(Task inputs):
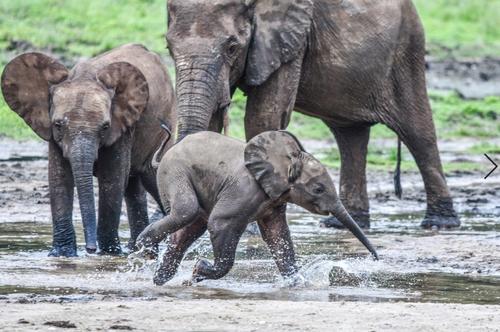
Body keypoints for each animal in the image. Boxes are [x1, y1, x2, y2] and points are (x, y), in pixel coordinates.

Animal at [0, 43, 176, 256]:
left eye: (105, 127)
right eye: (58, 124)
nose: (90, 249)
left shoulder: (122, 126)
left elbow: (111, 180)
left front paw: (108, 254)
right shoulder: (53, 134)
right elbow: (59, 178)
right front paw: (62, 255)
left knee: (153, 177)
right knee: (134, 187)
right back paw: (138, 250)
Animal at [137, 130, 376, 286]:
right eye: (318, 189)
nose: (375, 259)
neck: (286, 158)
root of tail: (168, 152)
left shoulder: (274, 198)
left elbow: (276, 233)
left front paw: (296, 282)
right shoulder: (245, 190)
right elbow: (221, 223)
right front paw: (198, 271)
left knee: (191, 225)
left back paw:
* * *
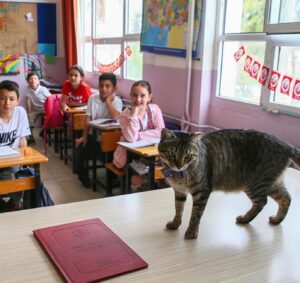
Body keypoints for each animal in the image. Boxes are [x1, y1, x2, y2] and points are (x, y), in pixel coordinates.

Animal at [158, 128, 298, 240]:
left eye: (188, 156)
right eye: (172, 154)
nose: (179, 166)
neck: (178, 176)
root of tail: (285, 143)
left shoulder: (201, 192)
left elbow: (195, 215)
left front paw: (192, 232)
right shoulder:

(Task directions): The job is to copy each line from the material above that holds the word "front".

(Expected output):
left front paw: (108, 254)
right front paw: (62, 255)
left front paw: (296, 282)
right front paw: (198, 271)
left front paw: (192, 232)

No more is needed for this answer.